The Academic eBook Reader
Rumor has it that Amazon may be releasing their Kindle eBook reader in a modified format for the academic market. Having been employed by a number of text book publishers, my initial reaction was a gasp and shudder. Upon further reflection, this may just be the innovation that the text book market needs. For a very long time the publishing industry has been for lack of a better word, stately. Clinging to a business model that seems to be eroding from all directions. I have been fortunate to have been in the technology publishing space which tends to be more open minded and on the leading edge of innovation (at least as far as publishing goes).
Academic publishing has been at the opposite end of the spectrum. Publishers rely on selling very large numbers of very expensive books and only every once in a while. They tend to sell to one buyer who makes a decision for an entire school system and delivers customers en masse. Lose an adoption in a given year either due to a pass or competition and your whole business is shaken.
For teachers, this means lessons are handed down from above and dictated my third parties. The content is either not time sensitive or is outdated. There is no way an educator truly shine under these circumstances.

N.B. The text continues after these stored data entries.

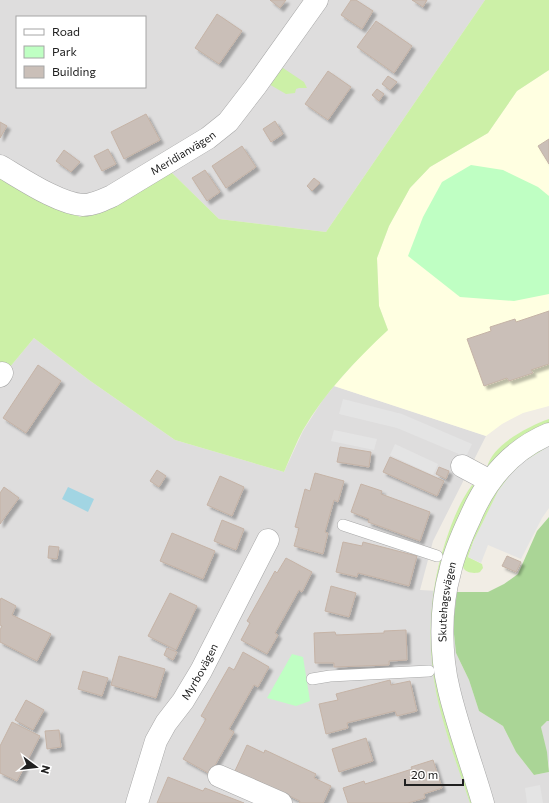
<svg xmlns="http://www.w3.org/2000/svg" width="549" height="803" viewBox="0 0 549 803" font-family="Commissioner,sans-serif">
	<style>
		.residential { fill: #dedddd; fill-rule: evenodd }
		.education { fill: #ffffe1 }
		.grass { fill: #ccf0a7 }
		.forest { fill: #aad596 }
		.park { fill: #bfffc3 }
		.parking { fill: #e4e4e4 }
		.water { fill: #a2d5e3 }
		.building { fill: #cabfb8; stroke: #c5b3a6; filter: url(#shadow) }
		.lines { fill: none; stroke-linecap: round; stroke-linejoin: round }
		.service-casing { stroke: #a7a7a7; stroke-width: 12 }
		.minor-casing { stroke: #a7a7a7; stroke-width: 23 }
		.service { stroke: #fff; stroke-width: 11 }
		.minor { stroke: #fff; stroke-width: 22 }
		.labels { text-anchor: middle; stroke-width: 3.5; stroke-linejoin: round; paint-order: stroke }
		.street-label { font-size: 11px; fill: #202020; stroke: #fff }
	</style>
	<defs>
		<filter id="shadow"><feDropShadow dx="3.5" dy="3.5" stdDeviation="1" flood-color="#0004"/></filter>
	</defs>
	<rect width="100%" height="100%" fill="#f1ede5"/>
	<g class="residential">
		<path d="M0 0H485L326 232 219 219 170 171 80 217 0 174ZM17 17H145V87H17Z"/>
		<polygon points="34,338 89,380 175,440 284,472 303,431 322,401 334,386 486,436 433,541 420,590 457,592 453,625 456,653 469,680 479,711 503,726 516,752 534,775 549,772 549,803 0,803 0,379"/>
		<polygon points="547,721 549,721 549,766 541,727"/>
	</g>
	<polygon class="education" points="549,70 549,406 523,413 502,424 486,436 334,386 367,349 388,330 379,306 377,258 389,226 410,188 430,167 488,133 517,91"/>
	<g class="grass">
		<path d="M485 0H549V70L517 91 488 133 430 167 410 188 389 226 377 258 379 306 388 330C356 360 325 392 303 430 296 443 290 458 284 472L175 440 89 380 34 338 0 379V174L80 217 170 171 219 219 326 232Z"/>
		<polygon points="283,68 304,82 307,88 299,88 296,89 295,93 286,94 267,83 277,69"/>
		<path d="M549 419V425L487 468C491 445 529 426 549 419Z"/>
		<path d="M549 447 474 540 468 557 482 564 483 568 480 572C475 574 465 573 463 567 461 563 463 557 463 553L499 483 532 448Z"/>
		<path d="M472 485 475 486 442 576 476 803H470C460 773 449 744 441 713 426 657 427 598 445 543 452 522 459 503 472 485Z"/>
	</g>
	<polygon class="forest" points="549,517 549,721 547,721 541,727 547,752 549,772 534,775 516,752 503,726 479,711 469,680 456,653 453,625 457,592 488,592 504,584 518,574 537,531"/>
	<g class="park">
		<polygon points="471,165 503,170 538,187 549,196 549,294 514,301 460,297 408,256 423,217 442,182"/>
		<polygon points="292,654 303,657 310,701 296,706 267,698"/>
	</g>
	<g class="parking">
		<polygon points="343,399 402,414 472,444 466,457 397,428 339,414"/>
		<polygon points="334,430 377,439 374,450 331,441"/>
		<polygon points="395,444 438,464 433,475 390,455"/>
		<polygon points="549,446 549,508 542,518 521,559 488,545 481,563 468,557 474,540 498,491 510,475 523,462"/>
		<polygon points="540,785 543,803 527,803 525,788"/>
	</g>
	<polygon class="water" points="68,487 94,499 88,512 62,499"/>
	<g class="building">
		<polygon points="270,0 286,0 280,8"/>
		<polygon points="351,0 356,0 373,11 362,29 341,15"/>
		<polygon points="412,0 427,0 423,7"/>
		<polygon points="217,14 242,31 219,64 195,48"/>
		<polygon points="376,21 412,46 394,73 357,47"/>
		<polygon points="328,71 351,87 328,120 305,104"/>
		<polygon points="388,76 397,82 390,90 382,84"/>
		<polygon points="377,89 384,94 379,101 372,95"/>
		<polygon points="146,114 160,140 124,159 111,132"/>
		<polygon points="275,121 283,134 271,142 263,129"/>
		<polygon points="0,122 7,126 0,138"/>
		<polygon points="549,139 549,164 538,146"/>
		<polygon points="242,146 256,167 226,188 212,166"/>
		<polygon points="108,149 116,164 102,171 94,156"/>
		<polygon points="64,150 80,162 71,172 56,161"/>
		<polygon points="205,170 220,192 207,201 192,178"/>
		<polygon points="314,178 320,183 312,191 307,186"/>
		<polygon points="549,311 549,364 531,370 533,373 509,381 507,378 484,386 467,339 491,331 490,327 515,319 516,322"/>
		<polygon points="38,365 61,381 26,433 3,418"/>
		<polygon points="340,447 371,452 369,467 337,462"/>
		<polygon points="390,457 444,481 437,496 383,472"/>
		<polygon points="439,467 449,471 446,479 436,474"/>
		<polygon points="157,470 166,476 159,487 150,481"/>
		<polygon points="315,473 344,481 338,502 334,500 325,532 328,533 323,554 294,546 299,528 295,527 305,489 310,491"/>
		<polygon points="220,476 244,487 232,516 207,505"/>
		<polygon points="361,484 382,491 381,494 430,512 420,541 368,522 369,519 351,512"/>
		<polygon points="4,487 19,498 0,524 0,493"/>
		<polygon points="222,520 244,529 236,550 214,541"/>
		<polygon points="172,533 215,551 203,579 160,561"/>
		<polygon points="343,542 362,546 363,542 417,556 409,586 358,573 357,577 336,572"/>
		<polygon points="49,546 59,547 57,559 48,558"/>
		<polygon points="507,556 521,562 516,572 502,566"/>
		<polygon points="286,558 312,572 302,592 299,590 275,633 278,635 267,654 241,640 250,623 247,621 275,571 277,573"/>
		<polygon points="331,586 356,593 349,617 325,611"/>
		<polygon points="170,593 197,606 176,650 148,636"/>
		<polygon points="1,598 16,606 12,615 51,634 37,661 0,642 0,630 2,626 0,625 0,601"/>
		<polygon points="406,630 407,660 389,661 389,665 334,667 334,663 315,663 314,633 335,632 336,635 384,633 384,631"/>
		<polygon points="167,648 177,652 173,660 164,655"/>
		<polygon points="243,652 269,667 258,687 254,685 229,729 234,732 210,774 183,759 206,719 201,716 229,667 234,670"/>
		<polygon points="119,656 165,669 156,698 111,685"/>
		<polygon points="83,671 108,678 102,696 78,689"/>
		<polygon points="390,680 391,685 410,681 417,711 397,716 395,711 347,723 348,728 326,734 319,704 338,700 336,694"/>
		<polygon points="26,700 44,710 33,730 15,720"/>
		<polygon points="12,722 40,736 17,781 0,773 0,746"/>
		<polygon points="59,730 61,747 47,749 45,731"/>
		<polygon points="366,738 373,761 339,772 332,749"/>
		<polygon points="247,745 264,753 265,750 316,774 314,778 331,786 323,803 299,803 300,801 254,779 253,782 234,773"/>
		<polygon points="433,760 442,788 424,794 425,798 408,803 348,803 343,788 364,781 365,784 412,769 411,767"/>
		<polygon points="168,777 203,791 205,788 244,803 157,803"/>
	</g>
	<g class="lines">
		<g class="service-casing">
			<g id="service">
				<polyline points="343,525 437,556"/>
				<polyline points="312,679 330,676 429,671"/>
			</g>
		</g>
		<g class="minor-casing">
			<g id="minor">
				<path id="s1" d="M0 166C21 178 59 204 83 205 93 205 103 200 112 196L208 138 228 122 255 87 317 0"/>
				<polyline points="0,376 2,373"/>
				<polyline points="462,466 490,481"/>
				<polyline points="219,776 281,803"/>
				<path id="s2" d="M137 803 156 741 166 723 183 701 201 671 268 540"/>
				<path id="s3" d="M483 803C472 765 458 728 449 690 440 654 440 607 450 572 454 553 462 535 470 518 486 480 511 450 549 434"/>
			</g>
		</g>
		<use href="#service" class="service"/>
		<use href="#minor" class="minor"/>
	</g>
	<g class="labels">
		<g class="street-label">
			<text dy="4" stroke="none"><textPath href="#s1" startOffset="206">Meridianvägen</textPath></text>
			<text dy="4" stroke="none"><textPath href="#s3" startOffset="207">Skutehagsvägen</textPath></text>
			<text dy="4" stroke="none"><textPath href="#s2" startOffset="147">Myrbovägen</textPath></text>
		</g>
	</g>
	<rect x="16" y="16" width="130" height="72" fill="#ffffff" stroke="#a6a6a6"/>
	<rect x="24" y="29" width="20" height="6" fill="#ffffff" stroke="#a6a6a6"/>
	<text x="52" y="36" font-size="12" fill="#202020">Road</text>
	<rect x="24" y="46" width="20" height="12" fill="#bfffc3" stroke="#a6a6a6"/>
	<text x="52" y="56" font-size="12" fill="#202020">Park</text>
	<rect x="24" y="66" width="20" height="12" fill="#cabfb8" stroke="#a6a6a6"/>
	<text x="52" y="76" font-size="12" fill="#202020">Building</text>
	<g transform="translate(36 767) rotate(105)" stroke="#ffffff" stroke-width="3" paint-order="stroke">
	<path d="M0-3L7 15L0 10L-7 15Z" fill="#202020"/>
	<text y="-6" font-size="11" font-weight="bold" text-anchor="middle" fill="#202020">N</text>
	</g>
	<path d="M405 779v6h58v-6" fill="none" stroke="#202020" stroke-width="2"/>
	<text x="411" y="779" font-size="12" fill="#202020" stroke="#ffffff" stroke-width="3" paint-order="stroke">20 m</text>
</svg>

Students, are forced to spend a fortune on books and haul around massive tomes that are not providing them with the optimal educational experience (I wonder what the weight of all of the wasted content that is either not correct, out-of-date, or simply not taught amounts to). To the extent that it has actually become a health problem. The necessary evil of that has arisen or the whole circumstance is the used text book which helps neither the publisher, book seller, teacher or student. Marked-up, torn, neglected, boogered. For anyone who has worked in publishing, it is a horrible sight.

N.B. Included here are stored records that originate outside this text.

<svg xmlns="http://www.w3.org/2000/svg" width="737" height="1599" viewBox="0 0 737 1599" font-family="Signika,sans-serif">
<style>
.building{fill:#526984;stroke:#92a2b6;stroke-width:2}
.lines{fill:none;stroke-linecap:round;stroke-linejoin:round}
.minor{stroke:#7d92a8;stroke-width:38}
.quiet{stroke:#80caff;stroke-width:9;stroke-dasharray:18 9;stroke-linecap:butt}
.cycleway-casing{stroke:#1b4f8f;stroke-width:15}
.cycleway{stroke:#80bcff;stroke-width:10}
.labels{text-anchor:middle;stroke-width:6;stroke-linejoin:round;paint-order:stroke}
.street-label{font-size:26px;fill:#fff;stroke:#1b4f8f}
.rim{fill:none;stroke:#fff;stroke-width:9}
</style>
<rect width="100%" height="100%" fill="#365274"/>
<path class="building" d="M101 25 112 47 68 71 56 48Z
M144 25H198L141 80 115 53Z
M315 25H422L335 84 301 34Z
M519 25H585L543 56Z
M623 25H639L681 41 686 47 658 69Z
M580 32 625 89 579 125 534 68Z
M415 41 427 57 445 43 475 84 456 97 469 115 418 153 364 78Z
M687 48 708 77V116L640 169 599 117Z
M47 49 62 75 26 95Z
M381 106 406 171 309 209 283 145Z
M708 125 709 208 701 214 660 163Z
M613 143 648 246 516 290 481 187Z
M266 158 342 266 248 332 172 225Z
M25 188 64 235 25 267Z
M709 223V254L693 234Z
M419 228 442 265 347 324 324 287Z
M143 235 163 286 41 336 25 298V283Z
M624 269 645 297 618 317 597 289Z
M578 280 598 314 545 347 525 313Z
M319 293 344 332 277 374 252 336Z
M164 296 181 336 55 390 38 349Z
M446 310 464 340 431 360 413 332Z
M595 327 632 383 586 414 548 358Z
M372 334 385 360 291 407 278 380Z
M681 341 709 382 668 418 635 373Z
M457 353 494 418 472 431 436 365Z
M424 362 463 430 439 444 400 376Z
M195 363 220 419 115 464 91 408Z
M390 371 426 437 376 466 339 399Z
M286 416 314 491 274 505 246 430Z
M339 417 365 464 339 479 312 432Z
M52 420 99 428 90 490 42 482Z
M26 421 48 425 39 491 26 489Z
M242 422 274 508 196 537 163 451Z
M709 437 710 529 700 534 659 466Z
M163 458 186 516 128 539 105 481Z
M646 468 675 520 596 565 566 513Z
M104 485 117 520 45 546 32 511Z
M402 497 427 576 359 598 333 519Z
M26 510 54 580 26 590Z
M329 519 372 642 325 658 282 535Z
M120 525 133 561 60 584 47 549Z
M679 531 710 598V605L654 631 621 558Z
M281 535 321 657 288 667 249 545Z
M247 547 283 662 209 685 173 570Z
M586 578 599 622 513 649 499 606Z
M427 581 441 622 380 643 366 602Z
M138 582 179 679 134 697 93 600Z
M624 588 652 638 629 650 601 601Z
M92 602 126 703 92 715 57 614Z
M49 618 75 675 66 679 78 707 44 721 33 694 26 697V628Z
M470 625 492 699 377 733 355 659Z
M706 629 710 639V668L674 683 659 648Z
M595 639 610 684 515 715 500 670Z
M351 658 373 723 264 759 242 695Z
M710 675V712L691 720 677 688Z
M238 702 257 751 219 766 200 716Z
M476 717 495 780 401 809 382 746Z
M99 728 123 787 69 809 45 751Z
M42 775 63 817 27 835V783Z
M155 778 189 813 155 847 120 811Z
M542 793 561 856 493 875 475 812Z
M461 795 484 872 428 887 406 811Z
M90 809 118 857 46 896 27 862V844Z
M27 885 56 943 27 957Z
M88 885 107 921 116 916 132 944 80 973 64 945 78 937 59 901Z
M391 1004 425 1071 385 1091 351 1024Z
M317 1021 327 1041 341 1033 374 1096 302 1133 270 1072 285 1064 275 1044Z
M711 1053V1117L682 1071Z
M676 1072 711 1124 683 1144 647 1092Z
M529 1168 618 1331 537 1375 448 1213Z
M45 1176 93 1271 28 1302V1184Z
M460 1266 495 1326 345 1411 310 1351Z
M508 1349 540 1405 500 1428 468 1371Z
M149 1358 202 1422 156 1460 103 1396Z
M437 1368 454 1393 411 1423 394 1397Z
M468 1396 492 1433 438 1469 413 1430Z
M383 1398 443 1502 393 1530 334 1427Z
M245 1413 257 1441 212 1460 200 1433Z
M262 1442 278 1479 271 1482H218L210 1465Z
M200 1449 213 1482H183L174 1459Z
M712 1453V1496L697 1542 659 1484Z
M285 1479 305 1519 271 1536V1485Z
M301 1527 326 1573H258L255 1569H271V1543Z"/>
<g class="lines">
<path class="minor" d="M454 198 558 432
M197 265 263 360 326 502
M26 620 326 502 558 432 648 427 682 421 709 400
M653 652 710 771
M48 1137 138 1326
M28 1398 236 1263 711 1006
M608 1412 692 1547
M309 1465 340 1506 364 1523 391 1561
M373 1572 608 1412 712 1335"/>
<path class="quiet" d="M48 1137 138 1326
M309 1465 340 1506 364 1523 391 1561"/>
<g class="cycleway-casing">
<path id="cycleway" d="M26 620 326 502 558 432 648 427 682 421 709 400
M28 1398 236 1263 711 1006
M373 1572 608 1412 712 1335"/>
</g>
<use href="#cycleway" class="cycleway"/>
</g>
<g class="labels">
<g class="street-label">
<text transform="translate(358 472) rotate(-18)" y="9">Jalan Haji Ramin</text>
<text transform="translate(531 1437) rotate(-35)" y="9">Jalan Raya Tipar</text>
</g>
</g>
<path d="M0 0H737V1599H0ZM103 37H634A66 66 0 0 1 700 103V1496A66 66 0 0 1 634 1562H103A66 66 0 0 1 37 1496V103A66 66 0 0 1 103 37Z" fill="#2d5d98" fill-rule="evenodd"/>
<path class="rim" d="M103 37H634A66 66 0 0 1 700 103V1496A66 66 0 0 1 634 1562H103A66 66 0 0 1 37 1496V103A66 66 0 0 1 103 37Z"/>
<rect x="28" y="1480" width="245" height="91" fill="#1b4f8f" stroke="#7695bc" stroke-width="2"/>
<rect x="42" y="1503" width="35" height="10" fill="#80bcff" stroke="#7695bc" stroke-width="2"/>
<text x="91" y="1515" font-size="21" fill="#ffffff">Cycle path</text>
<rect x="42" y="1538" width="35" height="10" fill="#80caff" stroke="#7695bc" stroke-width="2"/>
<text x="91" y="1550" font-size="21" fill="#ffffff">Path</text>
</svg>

So what could the Kindle text book bring to the party?
Of course, there are ample reasons why this concept scares publishers. Most of them fall under the headers of “piracy” and the protection of a precious business model.
Perhaps the most frustrating thing about working in the publishing industry is the intrinsic belief that publishing is printing. There is a fear that when the relationship with the printer is compromised, the whole thing will go down the crapper. Publishers must understand that their job is in the production of high quality vetted content that provides the best possible experience for the audience. In the world of text books, ‘printed on paper’ does not fit the bill and the conservation of that business model hurts all parties.
With regard to piracy, paper is the worst of all DRM, while duplicating it is onerous, it is not impossible (hell, it is millennia old, I think everyone grasps how to take a word from one page to another). If you must have some form of protection here, it seems that a device like the Kindle, built explicitly with this challenge in mind would be the ideal route to go, layer that with a subscription model and you add another layer of protection.
The business model for text books has been broken for some time. A product like the Kindle could help solve some core issues and provide for a better experience for the student, academic institution, and publisher alike. The question comes down to whether the publishers will stray from their stately ways and embrace a tool that can truly serve the needs of their consumer.